_PROBLEM TO SOLVE_: Find every line in the records below that contains the word "linejoin", and copy each such line.

_EXERCISE INPUTS_:
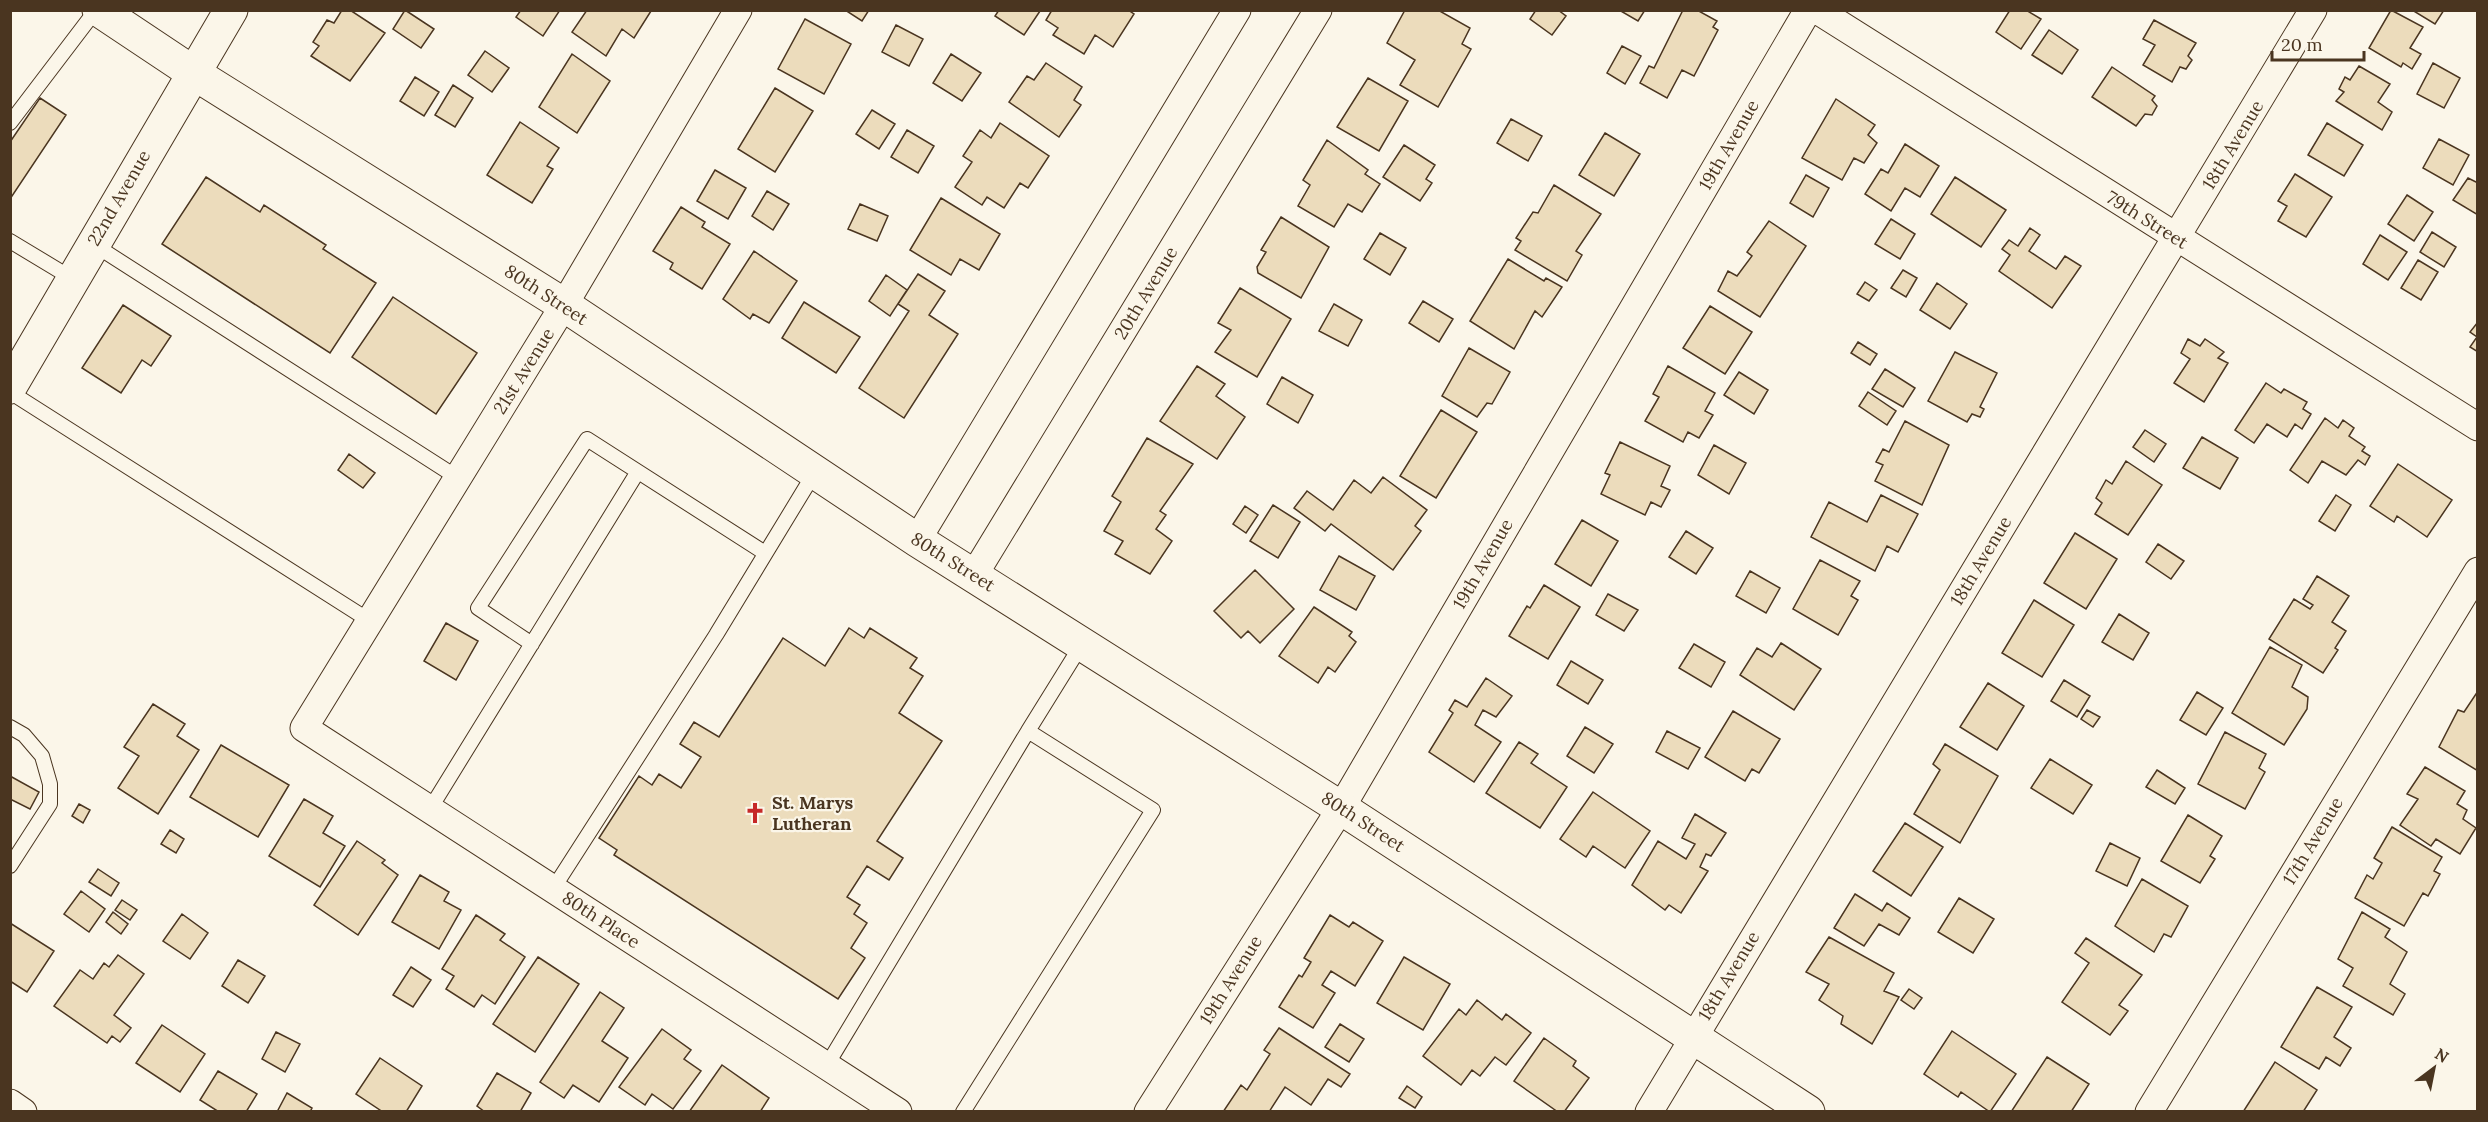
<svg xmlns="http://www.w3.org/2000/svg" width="2488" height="1122" font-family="Lora,serif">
<rect width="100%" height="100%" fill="#fbf6e9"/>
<path fill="#ecdcbc" stroke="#4a3520" stroke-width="1.5" d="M342 10H350L385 33 350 81 311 56 319 46 313 42 327 20 334 23Z
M405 10 434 29 421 48 393 29Z
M521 10H560L543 36 516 17Z
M587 10H649L651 11 634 38 622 29 606 56 572 32Z
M845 10H869L862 21Z
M999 10H1039L1040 11 1024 35 995 16Z
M1052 10H1128L1134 14 1113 47 1095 35 1084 54 1053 35 1058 28 1046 20Z
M1405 10H1438L1470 28 1462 44 1471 49 1438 107 1400 85 1415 60 1387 43Z
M1536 10H1558L1566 16 1552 35 1530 19Z
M1619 10H1645L1638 21Z
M1683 10H1697L1717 21 1713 27 1718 30 1694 76 1682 70 1667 98 1640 83 1649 66 1654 68Z
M2010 10H2026L2041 19 2021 49 1996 32Z
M2391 10 2423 27 2410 48 2421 54 2412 69 2403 63 2401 67 2369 48Z
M2412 10H2444L2435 24Z
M805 19 851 44 824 94 778 69Z
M2154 20 2196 43 2188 56 2192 60 2186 69 2180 67 2172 82 2143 65 2155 45 2143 39Z
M896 25 923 39 909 66 882 52Z
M2049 30 2078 50 2062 74 2032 55Z
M1622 46 1641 56 1625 84 1607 73Z
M485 51 509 68 492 92 468 75Z
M572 54 610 81 577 133 539 107Z
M951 54 981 73 962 101 933 83Z
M1046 63 1082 87 1074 100 1081 105 1059 137 1009 102 1027 76 1034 80Z
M2433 63 2460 78 2444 108 2417 94Z
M2359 66 2390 84 2378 102 2392 112 2382 130 2336 101 2344 92 2339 89 2345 77 2350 80Z
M2112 67 2155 96 2152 100 2157 106 2152 115 2145 114 2136 126 2092 97Z
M415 77 439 92 424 116 400 101Z
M1368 78 1408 101 1379 151 1337 127Z
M453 85 473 98 455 127 435 115Z
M775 88 813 111 775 172 738 149Z
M40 98 66 115 10 199V142Z
M1836 99 1875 125 1868 135 1877 143 1864 163 1854 158 1842 180 1802 158Z
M872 110 895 124 879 149 856 134Z
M1511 119 1542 136 1528 161 1497 143Z
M520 122 559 148 547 166 553 169 532 203 487 175Z
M1000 123 1049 156 1028 188 1020 183 1004 208 987 197 982 205 955 187 972 162 963 156 980 130 991 138Z
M2327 123 2363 145 2344 176 2308 155Z
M907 130 934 146 918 173 891 157Z
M1605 133 1640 154 1614 196 1579 175Z
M2439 139 2469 155 2453 185 2423 168Z
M1327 140 1368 170 1365 174 1380 184 1362 212 1348 204 1334 227 1298 206 1310 185 1303 180Z
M1905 144 1939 166 1920 197 1905 188 1891 211 1865 194 1881 169 1888 173Z
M1404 145 1435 165 1426 179 1432 183 1420 201 1383 177Z
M715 170 746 188 728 219 697 201Z
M2295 174 2332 197 2306 237 2278 221 2287 206 2278 201Z
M1806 175 1829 188 1813 217 1790 203Z
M206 177 260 212 264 205 326 245 323 249 376 283 330 353 162 244Z
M1955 177 2006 210 1981 247 1931 214Z
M2468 178 2478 183V215L2453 200Z
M1554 185 1601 214 1576 251 1582 255 1567 281 1515 250 1521 241 1516 238 1533 212 1538 213Z
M767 191 789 204 773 230 752 216Z
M2407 195 2433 212 2414 241 2388 224Z
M941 198 1000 234 979 270 960 259 951 275 910 250Z
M860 204 888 216 877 241 848 229Z
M681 207 705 222 702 227 730 244 702 289 670 269 673 263 653 251Z
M1281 217 1329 247 1301 298 1258 273 1257 267 1266 252 1261 250Z
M1891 219 1915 234 1900 259 1875 244Z
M1769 221 1806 246 1760 317 1718 291 1728 271 1737 276 1752 256 1747 252Z
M2030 228 2040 235 2029 251 2056 269 2065 256 2081 266 2052 308 1999 271 2010 255 2002 249 2009 240 2018 246Z
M2432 232 2456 247 2444 267 2420 252Z
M1380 233 1406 248 1390 275 1364 259Z
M2380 235 2407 252 2388 280 2363 264Z
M754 251 797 281 769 323 753 314 750 319 723 299Z
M1508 259 1544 281 1546 278 1562 287 1542 317 1535 311 1514 349 1470 321Z
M2418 260 2438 272 2421 300 2401 288Z
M1903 270 1917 278 1906 297 1891 288Z
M918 274 945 291 929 315 958 334 904 418 859 388 909 311 898 304Z
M886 275 907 290 890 316 869 301Z
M1865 282 1877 290 1869 301 1857 294Z
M1937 283 1967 304 1950 329 1920 310Z
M1240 288 1291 319 1257 377 1215 352 1231 330 1218 323Z
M393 297 477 353 436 414 352 357Z
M1423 301 1453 319 1439 342 1409 323Z
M804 302 860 337 836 373 782 338Z
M1334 304 1362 320 1348 346 1319 331Z
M123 305 171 336 151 366 142 360 121 393 82 368Z
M1710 306 1752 332 1725 374 1683 348Z
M2478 322V352L2470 347 2477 337 2470 332Z
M2188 339 2200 346 2205 339 2224 352 2218 358 2228 363 2204 402 2174 383 2190 359 2181 353Z
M1858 342 1877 354 1870 365 1851 353Z
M1469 348 1510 372 1492 404 1487 403 1477 417 1442 396Z
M1955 352 1997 373 1980 407 1984 409 1980 417 1972 414 1967 422 1928 401Z
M1197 366 1225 384 1216 396 1245 417 1217 459 1160 421Z
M1668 366 1715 393 1705 411 1713 415 1699 438 1688 432 1683 442 1645 421 1659 397 1653 394Z
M1885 369 1915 388 1903 407 1872 389Z
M1739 372 1768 390 1754 414 1724 395Z
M1282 377 1313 395 1298 423 1267 404Z
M2266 383 2281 393 2284 389 2307 402 2303 409 2311 414 2302 429 2295 424 2287 437 2267 424 2254 443 2235 430Z
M1868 392 1896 411 1887 425 1859 406Z
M1441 410 1477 432 1436 498 1400 476Z
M2325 418 2338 428 2343 420 2354 428 2349 436 2365 447 2362 451 2370 456 2365 465 2358 460 2346 475 2322 461 2308 483 2290 470Z
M1905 421 1949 445 1922 505 1875 481 1883 465 1876 462 1883 449 1889 452Z
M2145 430 2166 444 2154 462 2133 447Z
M2202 437 2238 458 2220 489 2183 468Z
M1147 438 1193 464 1160 511 1166 515 1156 529 1172 541 1150 574 1115 554 1123 541 1104 531 1121 502 1112 496Z
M1620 442 1670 466 1661 486 1670 490 1661 507 1651 502 1645 515 1601 494 1610 475 1605 473Z
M1714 445 1746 463 1729 494 1698 475Z
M349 454 375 473 363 488 338 470Z
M2126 461 2162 485 2128 535 2095 514 2102 503 2096 498 2106 480 2112 484Z
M2398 464 2452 500 2427 537 2397 516 2394 522 2370 506Z
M1383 477 1427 510 1415 526 1421 531 1393 570 1331 524 1325 531 1294 508 1307 491 1333 510 1354 480 1371 493Z
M1881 495 1918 514 1898 552 1887 546 1875 571 1811 537 1829 502 1867 522Z
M2336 495 2351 505 2335 531 2319 521Z
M1273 505 1300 522 1278 558 1250 541Z
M1245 506 1258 515 1246 533 1233 524Z
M1582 520 1618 541 1591 586 1555 564Z
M1686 531 1713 548 1696 574 1669 557Z
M2075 533 2117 559 2086 609 2044 583Z
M2158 544 2184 561 2171 579 2146 562Z
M1339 556 1375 576 1356 610 1320 590Z
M1820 560 1860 581 1851 596 1858 600 1838 635 1793 609Z
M1255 570 1294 609 1260 643 1248 631 1241 638 1214 611Z
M1750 571 1780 588 1766 613 1736 596Z
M2317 576 2349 596 2332 622 2346 631 2335 648 2338 650 2323 673 2269 639 2294 599 2310 609 2313 605 2303 599Z
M1544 585 1580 607 1548 659 1509 636 1527 606 1530 608Z
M1608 594 1638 610 1624 631 1596 615Z
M2034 600 2074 625 2042 677 2002 653Z
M1314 607 1352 632 1349 636 1356 642 1335 672 1328 667 1318 683 1279 656Z
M2119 614 2149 633 2133 660 2102 642Z
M446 623 478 641 456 680 424 661Z
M849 628 864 638 870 628 917 658 910 668 923 676 899 713 942 741 877 841 903 858 889 880 867 866 847 897 860 905 854 914 867 923 851 948 865 958 838 999 614 855 617 850 599 838 639 776 652 785 659 774 681 788 701 757 680 744 694 722 719 737 783 638 825 666Z
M1781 643 1821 669 1794 710 1740 675 1757 648 1772 657Z
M1694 644 1725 662 1711 687 1679 668Z
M2270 647 2302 665 2292 687 2308 697 2307 709 2284 745 2232 713Z
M1571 661 1603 680 1588 704 1557 685Z
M1486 678 1512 696 1496 717 1483 710 1475 725 1501 742 1474 782 1429 752 1453 713 1449 710 1455 700 1467 707Z
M2064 680 2090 696 2077 717 2051 701Z
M1988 683 2024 706 1997 750 1960 727Z
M2478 691V771L2439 747 2458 710 2464 712Z
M2197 692 2223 708 2206 735 2180 720Z
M153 704 185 724 177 736 199 750 158 814 118 788 139 756 124 747Z
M2087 710 2100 717 2093 727 2081 719Z
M1733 711 1780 739 1759 773 1752 769 1745 781 1705 757Z
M1585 727 1613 744 1594 773 1567 756Z
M1667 731 1700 748 1688 769 1656 752Z
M2225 732 2266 754 2259 768 2265 772 2245 809 2198 784Z
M1519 742 1538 754 1531 763 1567 787 1540 828 1486 793Z
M1945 744 1998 776 1960 843 1914 814 1940 770 1933 764Z
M221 745 289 785 258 837 190 797Z
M2050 759 2092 785 2073 814 2031 788Z
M2425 767 2465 791 2457 804 2467 810 2463 819 2476 828 2460 854 2436 839 2431 846 2400 825 2418 799 2407 794Z
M2157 770 2185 788 2175 804 2146 787Z
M10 776 39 792 30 809 10 799Z
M1593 792 1650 831 1625 868 1593 846 1586 857 1560 839Z
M304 799 333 816 323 833 345 846 320 887 269 856Z
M79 804 90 810 83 823 72 816Z
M1695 814 1726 833 1711 856 1706 854 1700 867 1708 871 1681 913 1669 905 1665 910 1632 885 1658 841 1686 859 1695 844 1682 838Z
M2188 815 2222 836 2210 856 2215 859 2200 883 2161 861Z
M1905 823 1943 847 1911 896 1873 871Z
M2392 827 2442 857 2434 871 2440 874 2428 896 2423 893 2404 926 2355 898 2367 875 2373 879 2382 863 2374 858Z
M170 830 184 839 176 853 161 844Z
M357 841 385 860 382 863 398 875 358 935 314 905Z
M2110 843 2140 858 2127 886 2096 871Z
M98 869 119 883 111 896 89 882Z
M420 875 449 892 444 901 461 910 439 949 392 922Z
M2142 879 2188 906 2171 937 2164 934 2154 952 2115 926Z
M81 891 105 909 89 932 64 914Z
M1855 894 1882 911 1887 903 1910 918 1899 935 1879 924 1864 946 1834 928Z
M1959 898 1994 919 1973 953 1938 932Z
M122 900 137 910 130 920 115 910Z
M113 912 128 924 121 934 106 922Z
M2362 912 2390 929 2385 937 2407 952 2390 984 2405 994 2393 1015 2343 986 2353 968 2338 959Z
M182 914 208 933 190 959 163 941Z
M476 915 505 934 500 940 525 957 495 1004 482 995 474 1007 446 989 454 976 442 969Z
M1330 915 1349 927 1353 922 1383 941 1355 986 1331 971 1322 985 1335 993 1313 1028 1279 1007 1299 975 1302 977 1311 962 1304 958Z
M10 923 54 951 27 992 10 981Z
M1829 937 1894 973 1884 991 1899 997 1872 1044 1841 1024 1843 1016 1819 1000 1829 984 1806 972Z
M2086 938 2142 975 2119 1005 2128 1011 2110 1035 2062 1002 2089 963 2075 953Z
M118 955 144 974 114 1015 131 1028 120 1042 112 1036 107 1043 54 1006 80 970 93 979 104 963 109 967Z
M538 957 579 984 535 1052 493 1024Z
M1404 957 1450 984 1423 1030 1377 1003Z
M238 960 265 976 248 1003 222 986Z
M411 967 431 980 413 1007 393 995Z
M2317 987 2352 1007 2334 1037 2351 1048 2340 1066 2326 1057 2319 1069 2281 1047Z
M1909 989 1922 998 1914 1009 1901 1000Z
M600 992 624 1008 602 1041 628 1058 599 1102 573 1085 564 1098 540 1082Z
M1477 1000 1502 1020 1506 1014 1531 1033 1506 1065 1495 1057 1480 1076 1472 1070 1461 1085 1423 1056 1459 1009 1466 1015Z
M1340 1024 1364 1039 1349 1062 1325 1047Z
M162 1025 205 1054 180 1092 136 1063Z
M1279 1028 1350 1074 1341 1087 1328 1079 1311 1105 1285 1087 1269 1112H1223L1241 1085 1247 1090 1270 1054 1264 1050Z
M662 1029 691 1050 684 1059 701 1071 673 1109 652 1094 645 1105 619 1087Z
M1952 1031 2016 1074 1990 1112 1961 1092 1958 1097 1924 1074Z
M276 1032 300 1044 285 1072 262 1059Z
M1544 1038 1576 1061 1573 1066 1589 1078 1564 1112H1558L1514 1081Z
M2047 1057 2089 1084 2071 1112H2011Z
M380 1058 422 1086 406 1112H383L356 1094Z
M2275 1062 2317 1090 2303 1112H2243Z
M722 1065 769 1098 760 1112H689Z
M218 1071 257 1094 246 1112H219L200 1100Z
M497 1073 531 1093 520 1112H485L477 1106Z
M1407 1086 1422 1097 1415 1108 1399 1098Z
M287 1093 312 1108 310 1112H277Z"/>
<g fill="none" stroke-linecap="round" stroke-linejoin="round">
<defs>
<path id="lane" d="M10 123 96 10
M10 241 73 279
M93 244 458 478
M10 392 370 621
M532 644 478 608 587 439 765 553
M10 727 24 735 42 756 50 784V804L10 866
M430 809 637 473
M553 889 716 635 815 472
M827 1065 1028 731
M963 1112 1153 810 1028 731 1082 644"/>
<path id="street" d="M738 10 564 305 304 728 898 1112
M1817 10 2478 427
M917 540 1237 10
M974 575 1318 10
M10 1103 23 1112
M1148 1112 1341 808 1808 10
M1649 1112 2313 10
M2149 1112 2478 571"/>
<path id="secondary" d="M99 10 192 72 564 305 917 540 1341 808 1808 1112
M10 387 231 10"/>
</defs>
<use href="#lane" stroke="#4a3520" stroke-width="16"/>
<use href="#street" stroke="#4a3520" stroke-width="29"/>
<use href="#secondary" stroke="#4a3520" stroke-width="35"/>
<use href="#lane" stroke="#fbf6e9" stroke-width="14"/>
<use href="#street" stroke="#fbf6e9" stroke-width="27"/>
<use href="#secondary" stroke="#fbf6e9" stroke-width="33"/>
</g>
<defs>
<symbol id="church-bare" viewBox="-9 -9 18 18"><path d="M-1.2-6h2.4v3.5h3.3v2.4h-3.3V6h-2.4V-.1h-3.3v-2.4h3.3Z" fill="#c62828" stroke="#fbf6e9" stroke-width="2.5" paint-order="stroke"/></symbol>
</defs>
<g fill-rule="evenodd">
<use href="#church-bare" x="740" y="798" width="30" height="30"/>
</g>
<g text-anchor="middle" stroke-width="4.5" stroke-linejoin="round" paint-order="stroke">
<g font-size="18" fill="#4a3520" stroke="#fbf6e9">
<text transform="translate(1729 145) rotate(-60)" y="6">19th Avenue</text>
<text transform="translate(2233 145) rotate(-59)" y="6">18th Avenue</text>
<text transform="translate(119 198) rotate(-60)" y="6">22nd Avenue</text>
<text transform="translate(2147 220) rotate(32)" y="6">79th Street</text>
<text transform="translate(1146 293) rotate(-59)" y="6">20th Avenue</text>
<text transform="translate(546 295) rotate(33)" y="6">80th Street</text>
<text transform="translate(524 371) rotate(-58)" y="6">21st Avenue</text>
<text transform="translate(1981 561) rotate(-59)" y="6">18th Avenue</text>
<text transform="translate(953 562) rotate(32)" y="6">80th Street</text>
<text transform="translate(1483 564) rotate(-60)" y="6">19th Avenue</text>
<text transform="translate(1363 822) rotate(33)" y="6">80th Street</text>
<text transform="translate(2313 841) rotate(-59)" y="6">17th Avenue</text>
<text transform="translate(601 920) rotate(33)" y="6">80th Place</text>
<text transform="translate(1729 976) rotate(-59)" y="6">18th Avenue</text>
<text transform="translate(1231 980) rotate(-58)" y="6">19th Avenue</text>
</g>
<g font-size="18" font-weight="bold" fill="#4a3520" stroke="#fbf6e9" text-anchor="start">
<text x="772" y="809">St. Marys<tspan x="772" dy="21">Lutheran</tspan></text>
</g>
</g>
<rect width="2488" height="1122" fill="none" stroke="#4a3520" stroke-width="24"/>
<g transform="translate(2434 1068) rotate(32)" stroke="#fbf6e9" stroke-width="4.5" paint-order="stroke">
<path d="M0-4.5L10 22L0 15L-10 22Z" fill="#4a3520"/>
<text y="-9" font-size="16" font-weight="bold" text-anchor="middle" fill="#4a3520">N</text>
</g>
<path d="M2272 51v9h92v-9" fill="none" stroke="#4a3520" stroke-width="3"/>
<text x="2281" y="51" font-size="18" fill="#4a3520" stroke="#fbf6e9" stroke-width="4.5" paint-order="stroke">20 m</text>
</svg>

_RESULT_:
<g fill="none" stroke-linecap="round" stroke-linejoin="round">
<g text-anchor="middle" stroke-width="4.5" stroke-linejoin="round" paint-order="stroke">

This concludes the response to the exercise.